Battling cancer in a Chicago hospital, Ebert said that the recovery has been a tough one – he’s been hospitalized for two months now – but planned to give his famous thumb a workout as soon as possible.

“I don’t have a crystal ball, so I can’t tell you when, but I sure look forward to being back on the movie beat,” the reviewer said in a statement Thursday.

Known for his “thumbs up” or “thumbs down” assessments, Ebert had surgery on June 16 to remove a cancerous growth on his salivary gland. He had emergency surgery a couple weeks later after a blood vessel burst near where the operation took place.

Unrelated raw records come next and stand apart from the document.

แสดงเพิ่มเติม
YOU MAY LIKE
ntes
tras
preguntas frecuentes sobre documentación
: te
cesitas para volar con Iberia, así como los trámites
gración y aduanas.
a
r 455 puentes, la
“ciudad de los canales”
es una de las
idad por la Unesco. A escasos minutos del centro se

“When I announced that I had a recurrence of salivary cancer that required surgery, I had no idea when I went into the hospital on June 16 that I would still be here on August 16,” Ebert said.

The 64-year-old had undergone surgery three times before the June operation – once in 2002 to remove a tumour on his thyroid gland and twice on his salivary gland in 2003.

He said in the statement that his voice isn’t what it was before the treatment and he’ll have to strengthen his vocal cords in rehabilitation.

“(The) doctors are moving cautiously,” he said. “But they are enthusiastically optimistic about my recovery.”

Ebert started reviewing films for the Chicago Sun-Times in 1967, receiving a Pulitzer Prize for his work in 1975. At that point, he teamed up with Gene Siskel of rival newspaper the Chicago Tribune to launch a movie review show. Siskel died in 1999 of complications relating to the brain surgery he was undergoing to remove a brain tumour.

Since 2000 Ebert has been reviewing films on the show with fellow Sun-Times writer Richard Roeper.